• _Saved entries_
• • • •

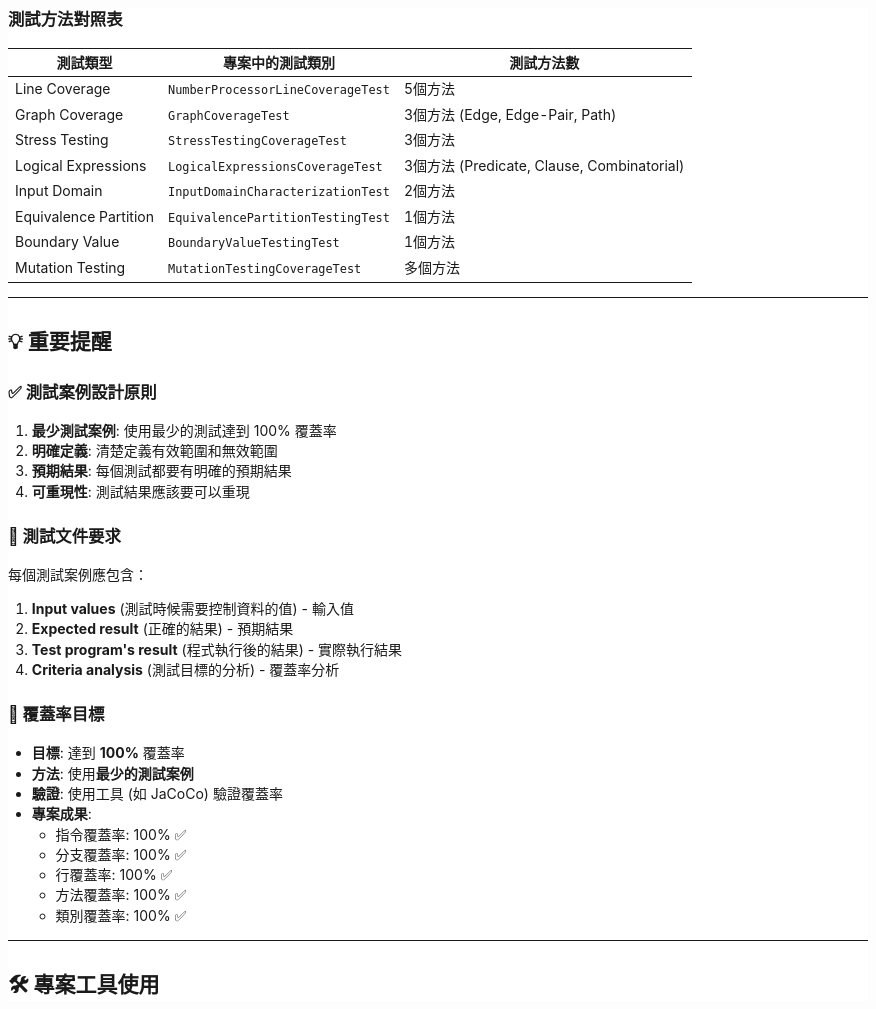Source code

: ### 測試方法對照表

| 測試類型 | 專案中的測試類別 | 測試方法數 |
|---------|----------------|-----------|
| Line Coverage | `NumberProcessorLineCoverageTest` | 5個方法 |
| Graph Coverage | `GraphCoverageTest` | 3個方法 (Edge, Edge-Pair, Path) |
| Stress Testing | `StressTestingCoverageTest` | 3個方法 |
| Logical Expressions | `LogicalExpressionsCoverageTest` | 3個方法 (Predicate, Clause, Combinatorial) |
| Input Domain | `InputDomainCharacterizationTest` | 2個方法 |
| Equivalence Partition | `EquivalencePartitionTestingTest` | 1個方法 |
| Boundary Value | `BoundaryValueTestingTest` | 1個方法 |
| Mutation Testing | `MutationTestingCoverageTest` | 多個方法 |

---

## 💡 重要提醒

### ✅ 測試案例設計原則
1. **最少測試案例**: 使用最少的測試達到 100% 覆蓋率
2. **明確定義**: 清楚定義有效範圍和無效範圍
3. **預期結果**: 每個測試都要有明確的預期結果
4. **可重現性**: 測試結果應該要可以重現

### 📝 測試文件要求
每個測試案例應包含：
1. **Input values** (測試時候需要控制資料的值) - 輸入值
2. **Expected result** (正確的結果) - 預期結果
3. **Test program's result** (程式執行後的結果) - 實際執行結果
4. **Criteria analysis** (測試目標的分析) - 覆蓋率分析

### 🎯 覆蓋率目標
- **目標**: 達到 **100%** 覆蓋率
- **方法**: 使用**最少的測試案例**
- **驗證**: 使用工具 (如 JaCoCo) 驗證覆蓋率
- **專案成果**: 
  - 指令覆蓋率: 100% ✅
  - 分支覆蓋率: 100% ✅
  - 行覆蓋率: 100% ✅
  - 方法覆蓋率: 100% ✅
  - 類別覆蓋率: 100% ✅

---

## 🛠️ 專案工具使用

• • • •

• _TASK DETAILS_
Set down the entries above exactly; no pictures belong in the copy.

• _ANSWER SECTION_
Source code

: ### 測試方法對照表

| 測試類型 | 專案中的測試類別 | 測試方法數 |
|---------|----------------|-----------|
| Line Coverage | `NumberProcessorLineCoverageTest` | 5個方法 |
| Graph Coverage | `GraphCoverageTest` | 3個方法 (Edge, Edge-Pair, Path) |
| Stress Testing | `StressTestingCoverageTest` | 3個方法 |
| Logical Expressions | `LogicalExpressionsCoverageTest` | 3個方法 (Predicate, Clause, Combinatorial) |
| Input Domain | `InputDomainCharacterizationTest` | 2個方法 |
| Equivalence Partition | `EquivalencePartitionTestingTest` | 1個方法 |
| Boundary Value | `BoundaryValueTestingTest` | 1個方法 |
| Mutation Testing | `MutationTestingCoverageTest` | 多個方法 |

---

## 💡 重要提醒

### ✅ 測試案例設計原則
1. **最少測試案例**: 使用最少的測試達到 100% 覆蓋率
2. **明確定義**: 清楚定義有效範圍和無效範圍
3. **預期結果**: 每個測試都要有明確的預期結果
4. **可重現性**: 測試結果應該要可以重現

### 📝 測試文件要求
每個測試案例應包含：
1. **Input values** (測試時候需要控制資料的值) - 輸入值
2. **Expected result** (正確的結果) - 預期結果
3. **Test program's result** (程式執行後的結果) - 實際執行結果
4. **Criteria analysis** (測試目標的分析) - 覆蓋率分析

### 🎯 覆蓋率目標
- **目標**: 達到 **100%** 覆蓋率
- **方法**: 使用**最少的測試案例**
- **驗證**: 使用工具 (如 JaCoCo) 驗證覆蓋率
- **專案成果**: 
  - 指令覆蓋率: 100% ✅
  - 分支覆蓋率: 100% ✅
  - 行覆蓋率: 100% ✅
  - 方法覆蓋率: 100% ✅
  - 類別覆蓋率: 100% ✅

---

## 🛠️ 專案工具使用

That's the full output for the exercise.